Rehearsal of Rocky Horror, Courtesy of the THDA Department
Rehearsal of Rocky Horror, Photo Courtesy of the THDA Department

by Malcolm Cooke ’21

Crunching on half-brownie half-vanilla madeleines and sipping on Perrier water, members of the English department sat in antici- … … … -pation of Macalester Theater Department’s latest: Rocky Horror.

The English Department sponsored the Friday night trip to see this perennial staging of Richard O’Brien’s cult classic musical (and more widely viewed film) on its penultimate showing in the newly constructed Theater and Dance Building. Rocky Horror is known for its vivacious participatory screenings in which audience members dress up as characters, toss props on stage, and shout commentary perfectly timed to turn the already raunchy dialogue even more explicit. The musical/film’s exuberant celebration of the camp of 20th century sci-fi b-movies (the iconic opening song makes reference to such giants as Forbidden Planet, King Kong, and The Day The Earth Stood Still) as well as the way it introduced a more mainstream audience to LGBTQIA issues, has left this 70s cheese-fest with an enduring legacy.

The Theater Department continued this participatory streak, and the English majors, once inside, found themselves being spritzed by shadowy phantoms during the rainy number, “Over at the Frankenstein Place.” Elements of participation were integrated throughout, some of which the cast and crew anticipated, and some of which they didn’t.

“No one has thrown rice which is good” Asher DeForest ’21, an English major who plays Riff-Raff, Richard O’Brien’s character, said.

Asher DeForest '21
Asher DeForest ’21 as Riff-Raff. Photo Courtesy of the THDA DepartmentAsher DeForest ’21 as Riff-Raff. Photo Courtesy of the THDA Department and David J Turner Photography

DeForest, a dramaturg himself, found Rocky Horror’s tone a perfect match for his aspirations.

“It’s fun to act in a crazy absurd comedy, because that’s the kind of thing I want to be writing,” he said.

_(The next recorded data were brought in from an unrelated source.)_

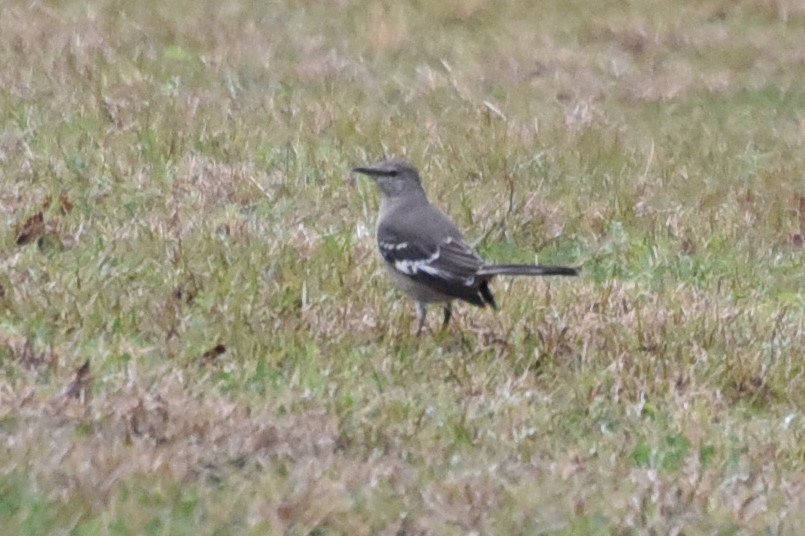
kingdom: Animalia
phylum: Chordata
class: Aves
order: Passeriformes
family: Mimidae
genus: Mimus
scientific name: Mimus polyglottos
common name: Northern mockingbird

But Rocky Horror didn’t simply serve as inspiration for later playwriting, DeForest and the rest of the cast, as well as director Harry Waters Jr., got to actively flex their creative writing muscles in the production of the show. The entire cast, even the unnamed Transylvanian extras (a majority of the main characters  comes from a planet called “Transexual” in the galaxy of “Transylvania”), wrote bios for their characters.

“Harry and the rest of the team very much made this a collaborative process; to the point that we even ended up writing a cast and crew note as well as… a director’s note in the program, which is very unusual,” DeForest said.

Harry Waters Jr.
Professor Harry Waters Jr. Photo courtesy of the THDA Department

These Macalester specific fingerprints are found throughout the production, with touches like the psychologist narrator being played by a number of professors and staff, including President Brian Rosenberg (who is pictured in one scene erotically stroking a banana). Other twists on the original include the reimagining of Rock-n-Roll ruffian Eddie (played by Meatloaf in the original) as Minnesota music master Prince and a particularly fitting Saxophone solo of the quintessential soft jazz anthem “Careless Whisper.”

The saxophone solo was also part of some very deliberate and much more serious alterations. It occurred during one of the more infamous scenes of Rocky Horror, which handles the topic of consent dubiously. The use of “Careless Whisper” along with careful rewriting and directing of this scene, was an attempt to maintain a sense of humor while reworking some more unsavory elements. But these issues can be found elsewhere as well. The brazen eroticism and queerness which makes Rocky Horror so enduring also means that it contains a few terms that would now be considered outdated and possibly problematic.

Part of the appreciation of Rocky Horror today requires that audiences understand the context in which the original show was produced: the decade just before the AIDS crisis and a time period in which society recognized LGBTQIA people even less so than today. During this time, Rocky Horror served as a sequin-decked Trojan horse, making Queer people more visible through the pure catchy-ness of “Time Warp.”

“In many ways [Rocky Horror] makes people more comfortable with these ideas because it’s something they could just celebrate and have fun with,” DeForest said.

However, the problems with the original text can’t just be ignored. The production took steps like giving characters such as Janet (who it is customary for audiences to call ‘slut’ whenever she appears onstage) extra monologues, and thus internality, as well as reworking certain scenes to make them less problematic, while still maintaining the pace and the humor of the production.

And the production definitely maintained its pace of breakneck camp. The English department’s section of the audience was sucked into mad scientist Frank ‘N Furter’s nocturnal, sultry ways, Rocky’s melodramatic coming to terms with his status as sexy Frankenstein, and Brad and Janet’s journey from repressed American suburbia to the strange and exciting world of sexual liberation.

Pitch perfect casting of the iconic cast made for a production that reminded us all just why Rocky Horror is still so popular today. English Department invitees left the theatre just like every audience does: ready to do the Time Warp… again!